Extracellular matrix regulation plays a prominent role in this process, and it has been reported that sodium hyaluronate may reduce unwanted scar tissue by 50% or more. 18 Moreover, histological analysis in an animal study by Hong et al. revealed that the group treated with HA/CMC exhibited fewer fibrous tissue attachments at the adhesion tissue after surgery. 19
In the human body, several natural barriers, including the peritoneum, omentum, and amnion, serve to prevent adhesion between neighboring tissues. When surgery breaches these barriers, a synthetic physical barrier can be introduced to separate the surface of injured tissue from the surrounding tissues, thereby reducing adhesion of the injured tissues to the nearby organs. 20 HA/CMC is a fluid synthetic sol-gel barrier with a viscosity of 2500–3500 cP, similar to that of honey. 19 In the present study, the idea to use HA/CMC to reduce post-EIU urethral stricture recurrence was based on previous studies showing that the instillation of synthetic solutions as tissue barriers during EIU inhibits scar formation. 10,19
In the present study, the patients who did not have stricture recurrence had significantly better Qmax values, IPSS obstructive subscores, and postoperative pain. HA/CMC effectively coats the wound surfaces and maintains this activity for a long time because of its high viscosity.

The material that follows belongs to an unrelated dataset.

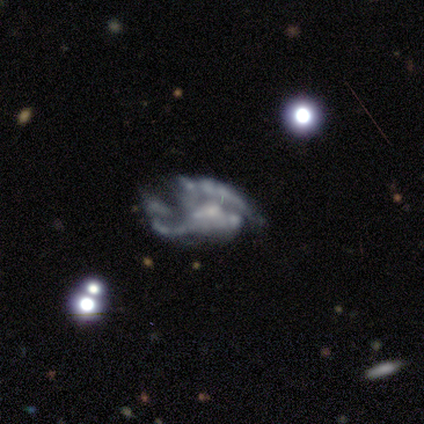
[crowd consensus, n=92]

HA/CMC instillation during EIU may reduce postoperative urethral narrowing because it can prevent fibrosis and scar formation during healing of the urethrotomy wound. The fact that the patients treated with high-viscosity HA/CMC experienced significantly less postoperative pain than the lubricant-treated patients can be attributed to the extended presence of a lubricating barrier between the urethra, the urethrotomy wounds, and the Foley catheter.

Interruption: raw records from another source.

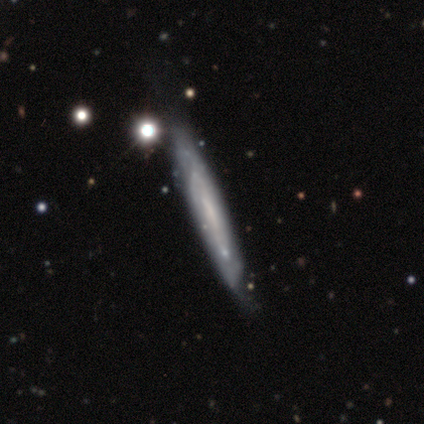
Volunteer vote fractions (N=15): Morphology: type=featured or disk (93%); edge-on=yes (57%); edge-on bulge=none (88%); merging=none (53%).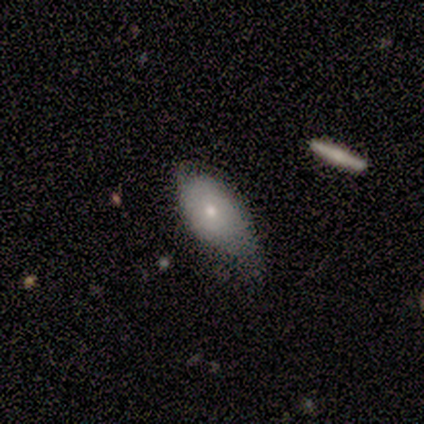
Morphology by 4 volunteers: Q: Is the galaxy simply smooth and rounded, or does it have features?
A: featured or disk — 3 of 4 (75%).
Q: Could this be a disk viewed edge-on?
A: no — 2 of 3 (67%).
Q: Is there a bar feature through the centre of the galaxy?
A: no — 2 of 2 (100%).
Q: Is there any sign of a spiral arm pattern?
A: no — 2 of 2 (100%).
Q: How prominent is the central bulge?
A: moderate — 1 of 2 (50%, tied with small).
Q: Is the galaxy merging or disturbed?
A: minor disturbance — 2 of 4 (50%, tied with major disturbance).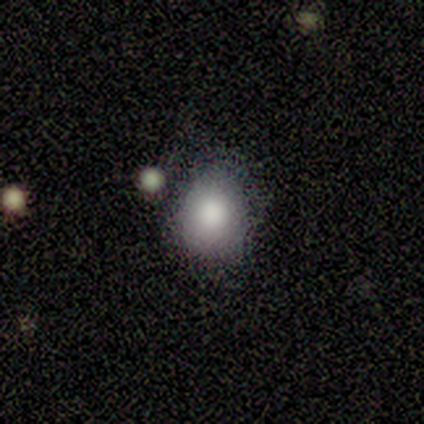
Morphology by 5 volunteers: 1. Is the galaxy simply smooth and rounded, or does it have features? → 60% smooth, 20% featured or disk, 20% star or artifact.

Many different lubricants are used for urethral catheterization. The chlorhexidine gel is widely used for this procedure. 21 However, there are no studies of the effects of lubricants on the recurrence of urethral stricture. Future studies should look at the impact of different lubricants on the recurrence of urethral stricture after EIU.

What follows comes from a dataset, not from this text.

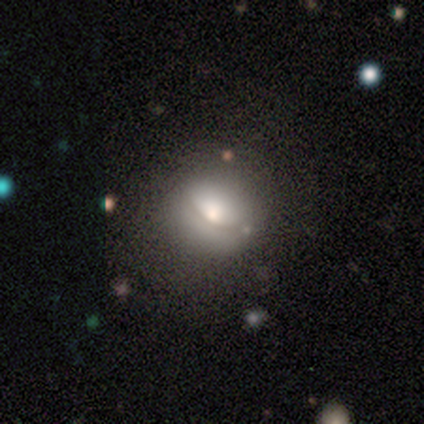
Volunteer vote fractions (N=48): A smooth galaxy with no disk features (65%) that is round (71%). Merging: none (78%).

The limitations of the present study include a short follow-up period and the absence of postoperative histological examinations of the experimental and control groups. We did not exclude the benign prostatic hyperplasia patients. The heterogeneity of the urethral stricture sites may be a limitation of the current study. And the absence of a power calculation can be a limitation. However, the present study is significant because it is the first prospective and randomized controlled study of the ability of HA/CMC to reduce the recurrence of urethral stricture after EIU treatment. The long-term effects of HA/CMC instillation during EIU should be confirmed by extended follow-up, and the histological effects should be delineated by animal experimentation.
Conclusions
The instillation of HA/CMC into the urethra during EIU decreased the incidence of urethral restricture after surgery. Use of HA/CMC also reduced postoperative pain effectively without significant side effects.
Footnotes
Acknowledgment
This study was sponsored by Hanmi Medicare, Seoul, Korea.
Disclosure Statement
The authors have no conflicts of interest or financial ties to disclose.